In an address to political, business and social leaders of the city and province of Rome and the Lazio region, the pope said that the natural family, made up of one man and one woman bound in marriage with their children, is the “basic cell” of society in which “children learn the human and Christian values that make possible constructive and peaceful coexistence.”
“The approval of forms of union that pervert the essence and end of the family, ends by penalizing all those who, not without effort, are committed to living stable affective bonds, guaranteed juridically and recognized publicly,” Benedict said.
Lazio is the most populous of Italy’s regions (equivalent to a state or a province) and is the country’s government and financial hub because it includes the capital city of Rome.

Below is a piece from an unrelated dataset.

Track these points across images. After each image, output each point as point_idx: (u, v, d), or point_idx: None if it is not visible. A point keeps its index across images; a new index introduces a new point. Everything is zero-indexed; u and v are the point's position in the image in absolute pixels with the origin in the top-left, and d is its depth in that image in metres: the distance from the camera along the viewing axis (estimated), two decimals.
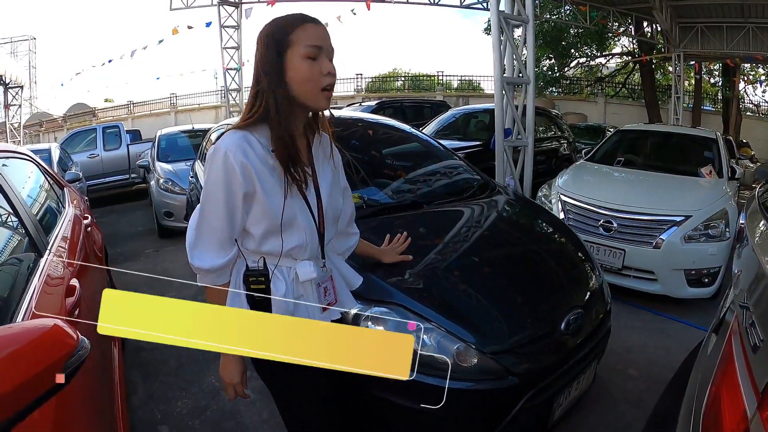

The pope decried the region’s high rates of abortion and called on those politicians and leaders present to “support maternity concretely,” so that couples would not face financial constraints when deciding to have children and so that “women who are engaged in a profession the possibility of combining family and work”.
Quoting his own recent encyclical Caritas in veritate, the pope said that “openness to life is at the center of true development”. He praised local pregnancy support organizations and a local law of the Lazio region that includes unborn children in the “family quotient”.
“At the other end of life,” Benedict warned of the “fragile conditions” of the region’s growing number of elderly people and those who are in “precarious health”.
“I renew the invitation to promote a culture that respects life until its natural end, in the awareness that the measure of humanity is determined essentially in the relationship with suffering and the one who suffers.”
No form of same-sex union is recognized under Italian law, and homosexual behaviour is still not widely accepted among the general population in Italy.
A recent government report demonstrated that abortion is also not popular, with 70 per cent of Italian doctors refusing to participate, a number that rose to 80 per cent in Lazio. Abortion rates reached a peak in Italy of 234,801 in 1982. By 2009, that number had fallen to 116, 933, less than half the peak-year number with numbers falling particularly in the last five years.